The problem stems from selling each customer a custom one-time product. This is the magic of sales: by learning about each customer in-depth, they can convince each of them that this product would solve serious problems. That leads to cashing many checks. Now, in some situations, this over-selling would lead to a secondary problem, namely, that customers would realize they had been duped and refuse to re-subscribe. But here’s where a truly great sales artist comes in. Customers don’t usually mind a bait-and-switch if the switched-to product really does solve an important problem for them. These salesmen used their insight into what their customers really needed to make the sale and then deliver something of even greater value. They are closing orders. They are gaining valuable customer data. They are close to breakeven. What’s the problem?
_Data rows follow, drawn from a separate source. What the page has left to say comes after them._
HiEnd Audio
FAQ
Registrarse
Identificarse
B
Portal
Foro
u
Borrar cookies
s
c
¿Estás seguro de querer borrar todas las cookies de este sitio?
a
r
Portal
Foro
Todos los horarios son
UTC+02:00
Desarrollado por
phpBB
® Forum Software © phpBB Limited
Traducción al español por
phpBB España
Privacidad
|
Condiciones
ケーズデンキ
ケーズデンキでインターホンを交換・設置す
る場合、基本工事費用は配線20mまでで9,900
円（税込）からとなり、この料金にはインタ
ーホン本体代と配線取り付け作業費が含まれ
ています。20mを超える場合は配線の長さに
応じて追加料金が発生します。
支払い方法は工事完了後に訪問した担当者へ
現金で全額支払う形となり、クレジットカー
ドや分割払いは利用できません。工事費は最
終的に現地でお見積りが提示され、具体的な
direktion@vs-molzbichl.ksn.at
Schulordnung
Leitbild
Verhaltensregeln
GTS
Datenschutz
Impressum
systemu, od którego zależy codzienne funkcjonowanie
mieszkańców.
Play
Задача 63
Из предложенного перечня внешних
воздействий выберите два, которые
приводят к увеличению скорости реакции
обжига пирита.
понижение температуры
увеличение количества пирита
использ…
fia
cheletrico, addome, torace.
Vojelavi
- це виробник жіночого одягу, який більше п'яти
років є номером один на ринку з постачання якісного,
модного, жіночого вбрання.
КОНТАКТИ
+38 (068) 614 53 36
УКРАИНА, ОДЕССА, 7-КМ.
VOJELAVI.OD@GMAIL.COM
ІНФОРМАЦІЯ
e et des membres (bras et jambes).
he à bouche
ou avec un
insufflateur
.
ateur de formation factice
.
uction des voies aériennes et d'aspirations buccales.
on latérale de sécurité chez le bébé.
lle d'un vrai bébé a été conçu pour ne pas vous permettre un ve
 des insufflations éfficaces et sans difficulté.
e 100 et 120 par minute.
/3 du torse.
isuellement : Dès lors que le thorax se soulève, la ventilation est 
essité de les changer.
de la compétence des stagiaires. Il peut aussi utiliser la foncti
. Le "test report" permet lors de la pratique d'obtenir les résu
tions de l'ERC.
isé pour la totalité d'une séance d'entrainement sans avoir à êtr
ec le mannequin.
This approach is fundamentally non-scalable. These founders have not managed, to borrow a phrase from Steve Blank, to create a scalable and repeatable sales process. Every sale requires handholding and personal attention from the founders themselves. This process cannot be delegated, because it’s impossible to explain to a normal person what’s involved in making the sale. The founders have a lethal combination of insight about what potential customers want and in-depth knowledge about what their current product can really deliver. As a result, potential customers are being turned away; they can only afford to engage with the customers that are best qualified.

Another great article from startuplessonslearned.blogspot.com.

The key phrase if "This approach is fundamentally non-scalable."

This reminds of every company I have ever worked at. But, one in particular stands out. If you know what I am talking about, holla!